Sabemos los esfuerzos que bajo vuestro mandato el gobierno de Venezuela está llevando a cabo para superar la crisis económica que el querido pueblo venezolano padece. Sabed que es nuestro mayor deseo que estos desvelos y sacrificios se vean coronados por el éxito.

España, en momentos en los que Europa atraviesa por cambios profundos, sigue haciendo valer ante la Comunidad Europea su firme y decidido compromiso con Iberoamérica. Porque nada de lo que ocurre en ese continente puede sernos ajeno, España desea colaborar, en la medida de sus posibilidades, en todo aquello que suponga un mejor porvenir para sus pueblos.

En ese futuro inmediato, emerge en nuestro horizonte esa fecha mágica de 1992, que debe de ser al mismo tiempo fin y principio de una nueva época. Ocasión propicia para hacer balance de nuestras relaciones y, al mismo tiempo, acicate para estrechar lazos cada vez más comprometidos y fructíferos.

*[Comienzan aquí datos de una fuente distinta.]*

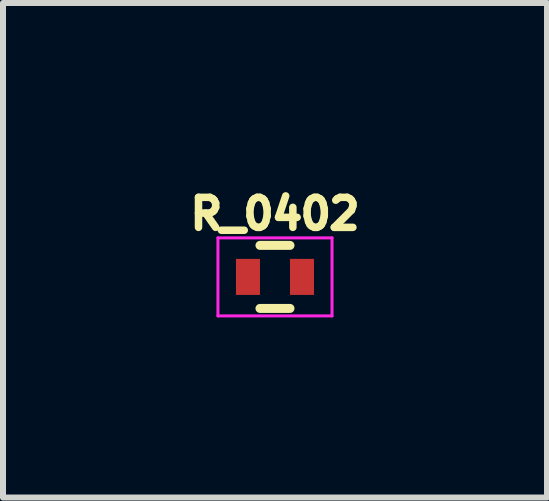
<source format=kicad_pcb>
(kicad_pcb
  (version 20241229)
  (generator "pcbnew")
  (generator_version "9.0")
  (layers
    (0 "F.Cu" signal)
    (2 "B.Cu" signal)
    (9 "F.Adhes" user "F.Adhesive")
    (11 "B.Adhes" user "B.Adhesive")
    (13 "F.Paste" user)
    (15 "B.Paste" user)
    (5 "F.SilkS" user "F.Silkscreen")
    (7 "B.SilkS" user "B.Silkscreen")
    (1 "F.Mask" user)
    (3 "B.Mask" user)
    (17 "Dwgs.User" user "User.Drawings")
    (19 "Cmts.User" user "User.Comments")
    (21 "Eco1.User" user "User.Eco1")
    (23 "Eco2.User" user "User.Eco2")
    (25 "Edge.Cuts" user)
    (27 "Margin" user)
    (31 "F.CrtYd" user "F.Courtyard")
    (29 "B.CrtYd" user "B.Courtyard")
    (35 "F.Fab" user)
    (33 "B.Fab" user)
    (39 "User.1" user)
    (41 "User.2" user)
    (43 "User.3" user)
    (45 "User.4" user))
  (footprint "R_0402"
    (layer "F.Cu")
    (at 1.53 1.562)
    (property "Reference" "R_0402" (at 0 -1.05 180) (layer "F.SilkS") (effects (font (size 0.5 0.5) (thickness 0.125))))
    (attr smd)
    (fp_line (start -0.25 0.525) (end 0.25 0.525) (stroke (width 0.15) (type solid)) (layer "F.SilkS"))
    (fp_line (start 0.25 -0.525) (end -0.25 -0.525) (stroke (width 0.15) (type solid)) (layer "F.SilkS"))
    (fp_line (start -0.95 -0.65) (end -0.95 0.65) (stroke (width 0.05) (type solid)) (layer "F.CrtYd"))
    (fp_line (start -0.95 -0.65) (end 0.95 -0.65) (stroke (width 0.05) (type solid)) (layer "F.CrtYd"))
    (fp_line (start -0.95 0.65) (end 0.95 0.65) (stroke (width 0.05) (type solid)) (layer "F.CrtYd"))
    (fp_line (start 0.95 -0.65) (end 0.95 0.65) (stroke (width 0.05) (type solid)) (layer "F.CrtYd"))
    (pad "1" smd rect (at -0.45 0) (size 0.4 0.6) (layers "F.Cu" "F.Mask" "F.Paste"))
    (pad "2" smd rect (at 0.45 0) (size 0.4 0.6) (layers "F.Cu" "F.Mask" "F.Paste")))
  (gr_rect
    (start -3 -3)
    (end 6.061 5.237)
    (stroke (width 0.1) (type default))
    (fill no)
    (layer "Edge.Cuts")))
</source>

Surge así el 92 como el anuncio de una esperanza para los pueblos de nuestra estirpe, como reto para afrontar los problemas que nos afectan; como cauce para dinamizar nuestras relaciones y conseguir que la voz de Iberoamérica ocupe el espacio internacional del que es acreedora.

En pos de estos nobles objetivos, parece hacerse necesario instrumentar sin demora una sólida y enriquecedora comunidad iberoamericana de naciones.

Estoy convencido, señor Presidente, de que seguiremos contando con vuestro decidido apoyo y el de vuestra nación para alcanzar esos mismos ideales democráticos e integradores siempre presentes en la obra de Simón Bolívar.

Os deseo una gratísima estancia en España e invito a todos los presentes a levantar su copa por vuestra ventura personal, la amistad entre nuestras naciones y la prosperidad y el bienestar del querido pueblo de Venezuela.